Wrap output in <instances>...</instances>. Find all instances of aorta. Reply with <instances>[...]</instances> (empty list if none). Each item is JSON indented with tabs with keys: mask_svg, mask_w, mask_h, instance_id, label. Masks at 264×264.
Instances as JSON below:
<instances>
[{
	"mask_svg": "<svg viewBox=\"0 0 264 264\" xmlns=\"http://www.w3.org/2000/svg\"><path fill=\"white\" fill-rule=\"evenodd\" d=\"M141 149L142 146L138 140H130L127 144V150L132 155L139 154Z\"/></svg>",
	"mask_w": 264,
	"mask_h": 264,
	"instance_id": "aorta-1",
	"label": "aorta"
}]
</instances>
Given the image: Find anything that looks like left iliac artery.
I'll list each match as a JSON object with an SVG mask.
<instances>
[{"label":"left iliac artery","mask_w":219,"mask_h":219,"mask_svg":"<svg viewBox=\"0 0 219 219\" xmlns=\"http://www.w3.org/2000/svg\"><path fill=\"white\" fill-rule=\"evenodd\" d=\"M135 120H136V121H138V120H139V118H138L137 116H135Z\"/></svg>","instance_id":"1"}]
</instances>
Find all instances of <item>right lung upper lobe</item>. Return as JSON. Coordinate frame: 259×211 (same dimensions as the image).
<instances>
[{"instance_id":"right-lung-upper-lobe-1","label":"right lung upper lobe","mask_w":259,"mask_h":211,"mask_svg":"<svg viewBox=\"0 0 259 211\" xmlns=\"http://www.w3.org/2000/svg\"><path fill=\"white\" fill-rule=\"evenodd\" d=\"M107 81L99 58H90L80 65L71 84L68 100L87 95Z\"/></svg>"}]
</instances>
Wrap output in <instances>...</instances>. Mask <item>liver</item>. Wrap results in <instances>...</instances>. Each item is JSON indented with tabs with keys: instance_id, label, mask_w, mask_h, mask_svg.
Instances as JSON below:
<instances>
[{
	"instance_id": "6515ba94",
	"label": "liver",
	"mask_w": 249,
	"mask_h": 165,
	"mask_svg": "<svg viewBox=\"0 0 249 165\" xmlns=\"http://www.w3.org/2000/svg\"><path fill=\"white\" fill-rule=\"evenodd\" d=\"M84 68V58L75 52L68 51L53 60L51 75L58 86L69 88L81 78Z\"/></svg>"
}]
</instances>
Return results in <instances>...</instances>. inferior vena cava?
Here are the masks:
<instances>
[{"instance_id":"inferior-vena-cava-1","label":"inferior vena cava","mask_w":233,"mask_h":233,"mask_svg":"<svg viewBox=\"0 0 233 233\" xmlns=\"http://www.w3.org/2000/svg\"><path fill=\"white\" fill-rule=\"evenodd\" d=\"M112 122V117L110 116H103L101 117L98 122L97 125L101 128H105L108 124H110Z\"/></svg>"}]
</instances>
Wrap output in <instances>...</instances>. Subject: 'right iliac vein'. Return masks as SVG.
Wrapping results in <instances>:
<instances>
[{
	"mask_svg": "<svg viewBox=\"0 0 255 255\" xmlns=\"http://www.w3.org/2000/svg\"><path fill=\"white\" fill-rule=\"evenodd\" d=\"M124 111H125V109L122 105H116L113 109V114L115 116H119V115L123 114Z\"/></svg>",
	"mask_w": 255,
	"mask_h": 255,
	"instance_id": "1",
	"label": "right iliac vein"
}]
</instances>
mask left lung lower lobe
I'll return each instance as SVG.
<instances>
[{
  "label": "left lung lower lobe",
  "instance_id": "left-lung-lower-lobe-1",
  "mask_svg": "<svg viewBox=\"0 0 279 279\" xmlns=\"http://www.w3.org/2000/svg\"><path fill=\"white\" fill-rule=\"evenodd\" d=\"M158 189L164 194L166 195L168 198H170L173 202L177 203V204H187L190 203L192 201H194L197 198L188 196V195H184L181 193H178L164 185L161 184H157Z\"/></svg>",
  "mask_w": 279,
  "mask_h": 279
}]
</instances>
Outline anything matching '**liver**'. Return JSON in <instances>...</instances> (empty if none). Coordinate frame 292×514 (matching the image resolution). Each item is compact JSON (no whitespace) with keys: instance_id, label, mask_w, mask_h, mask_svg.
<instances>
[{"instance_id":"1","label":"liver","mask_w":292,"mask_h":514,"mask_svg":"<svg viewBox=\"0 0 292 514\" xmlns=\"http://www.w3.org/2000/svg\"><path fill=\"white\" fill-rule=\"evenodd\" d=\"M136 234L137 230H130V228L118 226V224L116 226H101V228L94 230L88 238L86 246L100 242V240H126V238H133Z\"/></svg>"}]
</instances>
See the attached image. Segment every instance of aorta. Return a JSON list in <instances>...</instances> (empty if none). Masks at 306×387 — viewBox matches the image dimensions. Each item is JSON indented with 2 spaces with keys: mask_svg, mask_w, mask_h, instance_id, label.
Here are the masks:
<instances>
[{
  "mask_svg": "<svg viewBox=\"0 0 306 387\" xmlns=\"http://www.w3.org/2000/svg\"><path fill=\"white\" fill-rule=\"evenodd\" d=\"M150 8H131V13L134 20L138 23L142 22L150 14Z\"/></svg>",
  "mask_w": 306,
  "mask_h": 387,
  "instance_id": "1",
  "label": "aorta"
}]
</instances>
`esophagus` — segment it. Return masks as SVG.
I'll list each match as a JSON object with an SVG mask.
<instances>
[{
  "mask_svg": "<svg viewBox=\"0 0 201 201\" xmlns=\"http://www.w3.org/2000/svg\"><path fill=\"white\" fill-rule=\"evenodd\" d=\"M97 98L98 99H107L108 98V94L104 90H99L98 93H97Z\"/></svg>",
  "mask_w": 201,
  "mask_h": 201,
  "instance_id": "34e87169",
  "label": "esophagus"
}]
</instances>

____

Count the lines of the records above that contain the word "left". Reply with the number alone.

Right answer: 5